Unsolved: The Boy Who Disappeared – the bitesized answer to Serial

Bronagh Munro and Alys Harte.
Bronagh Munro and Alys Harte. Photograph: Adam Patteron/BBC/Adam Patterson

Sometimes, you have to say enough is enough. When something is truly broken – rickety Ikea shelves, shonky standard lamps, the entire criminal justice system – you just have to pull it apart and start again. In the case of the police, there’s a strong line of reasoning that the Taser-happy zealots we currently have should be replaced by upstanding people who embody honesty and integrity. But who could that be? If you believe investigative programming like Serial, Making A Murderer and now, Unsolved: The Boy Who Disappeared (from Monday, 10am, BBC3), those people turn out to be journalists. I, for one, see no problem at all with this situation.

Unsolved will likely live in the shadow of its US cousins, but the parallels are easy to draw. Alys Harte and Bronagh Munro have embedded themselves on the Isle of Wight to gather information on Damien Nettles, a boy who disappeared in 1996 at the age of 16. On the night of his disappearance, Damien shows up on CCTV in a chip shop, apparently the worse for wear. Another camera captures him walking along Cowes’s quiet high street. And then he’s gone. No body, no convictions and no clear picture of what happened (though there are plenty of rumours; about drugs, ruthless backwater dealers and punitive lessons gone wrong). Damien was, and still is, regarded by police as a missing person. Over eight episodes, Harte and Munro try to make things less murky. They interview Damien’s old friends, chase leads and draw lots of impressive-looking stuff on a whiteboard. The BBC blurb describes it as a forensic serialised investigation.

It’s really the only way Unsolved could be made. Bung all of Harte and Munro’s work into one Panorama-type show and it would be buried. Particularly right now, given the unending tide of horrific news. Cutting it up and sticking it online, however, makes Unsolved quite different. Breaking it up into eight episodes encourages the instant, loyalty card gratification of binge-watching them all in quick succession, while the 10-ish minute running time per episode makes it manageable for even BBC3’s attention span-deficient audience. A deliberate DIY style gives the sense of being let in on a secret; as you watch the Isle of Wight police’s total uselessness there’s even a cheeky edge of conspiracy. This all makes for compelling viewing, until Damien’s mum and brother return to the island, still raw 20 years later, and we’re reminded that in the middle of all this is a missing child and a painfully empty space where there should be answers.

Such a moment of realisation raises questions beyond those surrounding Damien’s disappearance. Are stories like this told to help investigations reach their just conclusion or are they for our entertainment? When Damien’s younger brother, visibly upset and understandably desperate, presses Damien’s best friend for explanations he hasn’t got, are we bearing witness or shrinking down our own decency in exchange for 10 minutes of juiciness? Or, most likely, are we as viewers placing ourselves somewhere in between?

These are bloody heavy questions, to be honest. So allow me to end on a pettier note. Unsolved has a score of twanging, southern gothic guitar bookending each episode. It’s just like Making A Murderer and doesn’t seem right. Clearly a hectic waltzer-inspired bit of DJ Shadow would be the thing to accompany a story of mid-90s drug dealers? Even some vintage Sash! would be more appropriate Like I say, more questions than answers.

----

• **What this exercise asks**
[1] In the Unsolved review, why does the writer consider the short, serialized online format the only way the program could be made? Answer in one to three sentences.
[2] Summarize the Unsolved review in two sentences.
[3] Answer these questions on the Unsolved review:
(a) In what year did Damien Nettles disappear, and how old was he?
(b) How many episodes does the series have?
(c) What kind of music bookends each episode?
The records that come next are not needed for any of this work.

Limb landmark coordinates
----

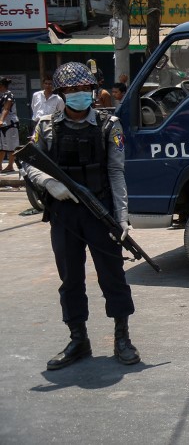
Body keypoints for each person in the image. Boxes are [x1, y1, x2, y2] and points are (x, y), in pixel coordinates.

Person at [22, 62, 139, 369]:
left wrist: (123, 217)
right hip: (64, 215)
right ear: (60, 94)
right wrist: (49, 182)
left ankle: (122, 337)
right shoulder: (47, 126)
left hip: (100, 212)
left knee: (113, 276)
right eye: (71, 91)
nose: (78, 95)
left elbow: (116, 173)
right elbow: (28, 162)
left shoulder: (108, 125)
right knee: (70, 278)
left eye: (83, 89)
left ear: (91, 90)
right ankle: (78, 339)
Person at [0, 77, 19, 172]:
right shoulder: (1, 95)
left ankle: (10, 165)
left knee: (11, 145)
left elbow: (6, 109)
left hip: (10, 123)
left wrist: (1, 120)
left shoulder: (9, 95)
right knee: (1, 146)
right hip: (2, 123)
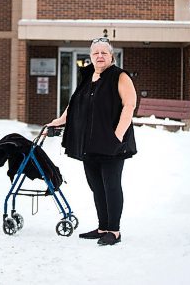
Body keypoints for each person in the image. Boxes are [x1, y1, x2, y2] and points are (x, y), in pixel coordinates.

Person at [46, 37, 137, 246]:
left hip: (113, 144)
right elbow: (76, 104)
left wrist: (118, 135)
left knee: (111, 186)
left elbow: (129, 105)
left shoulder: (119, 76)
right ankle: (102, 227)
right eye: (96, 53)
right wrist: (60, 120)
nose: (100, 56)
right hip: (90, 143)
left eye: (104, 52)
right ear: (90, 57)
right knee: (96, 186)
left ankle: (114, 231)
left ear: (111, 56)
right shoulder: (88, 77)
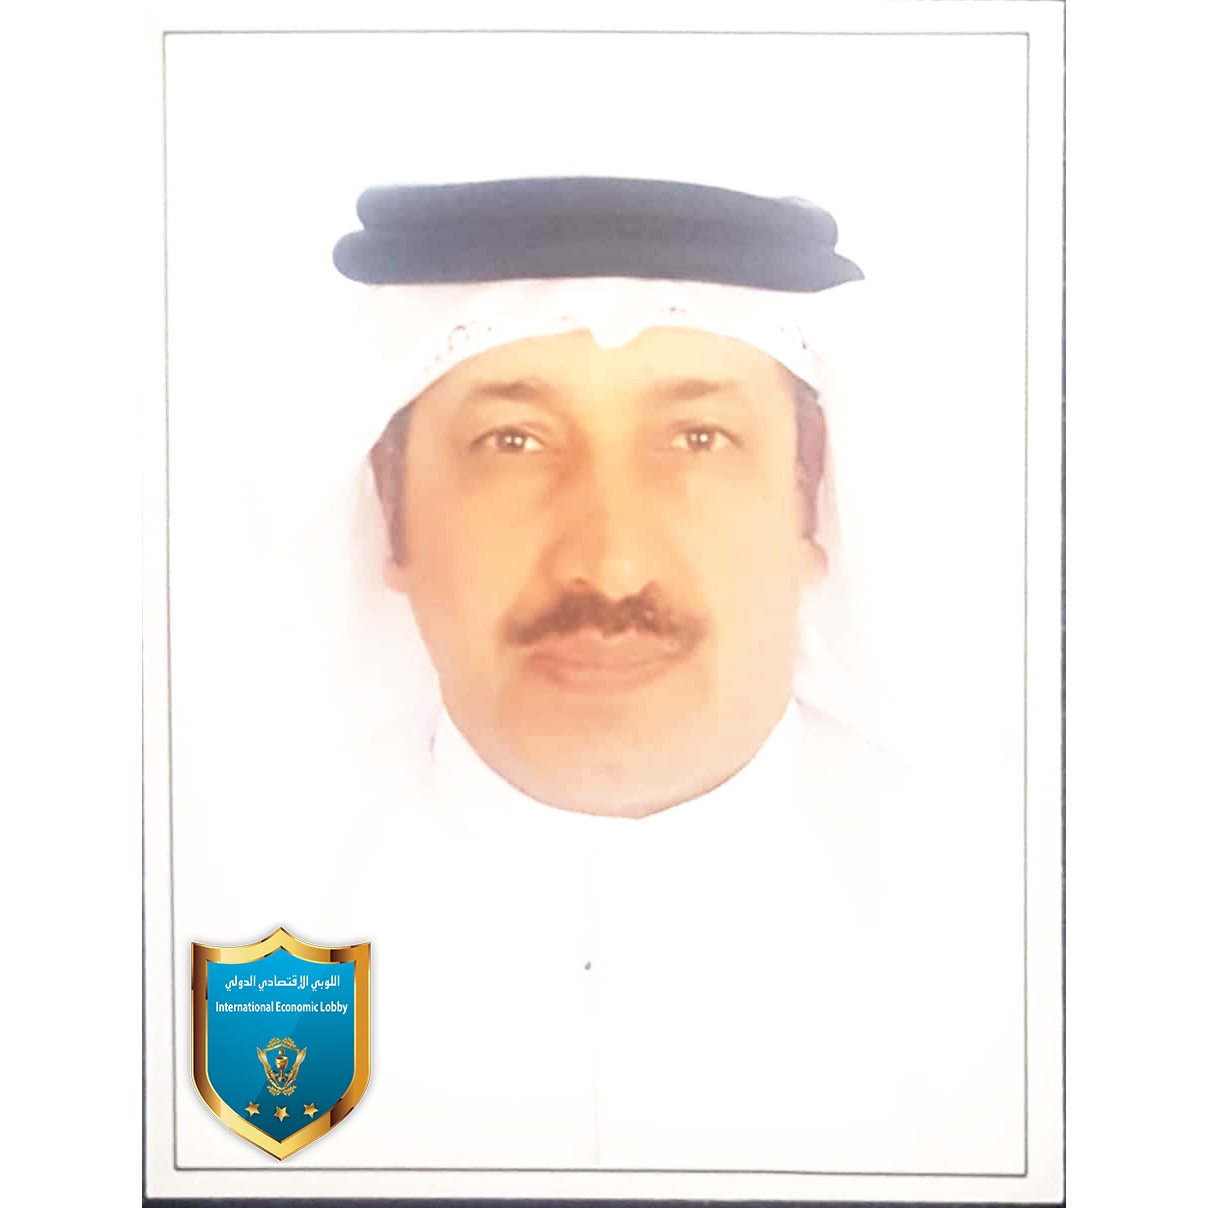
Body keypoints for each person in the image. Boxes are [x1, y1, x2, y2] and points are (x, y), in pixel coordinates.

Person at [197, 178, 1023, 1172]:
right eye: (512, 442)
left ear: (805, 497)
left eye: (697, 439)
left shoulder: (1017, 938)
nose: (611, 562)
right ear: (395, 508)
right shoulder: (202, 911)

----

• **Results for each task**
[1] Condensed into a single Panorama-type program, the work of Harte and Munro would be buried, especially amid the current unending tide of horrific news. Splitting it into eight episodes encourages binge-watching, and the running time of about 10 minutes per episode makes it manageable for BBC3's audience.

[2] Unsolved: The Boy Who Disappeared follows Alys Harte and Bronagh Munro on the Isle of Wight as they investigate the 1996 disappearance of 16-year-old Damien Nettles over eight episodes of about 10 minutes each, a format and DIY style that make for compelling viewing. The return of Damien's mother and brother reminds viewers of the real loss at its center and raises the question of whether such stories serve justice or entertainment, and the reviewer also finds its southern gothic guitar score unsuitable.

[3]
(a) He disappeared in 1996 at the age of 16.
(b) It has eight episodes.
(c) A score of twanging, southern gothic guitar bookends each episode.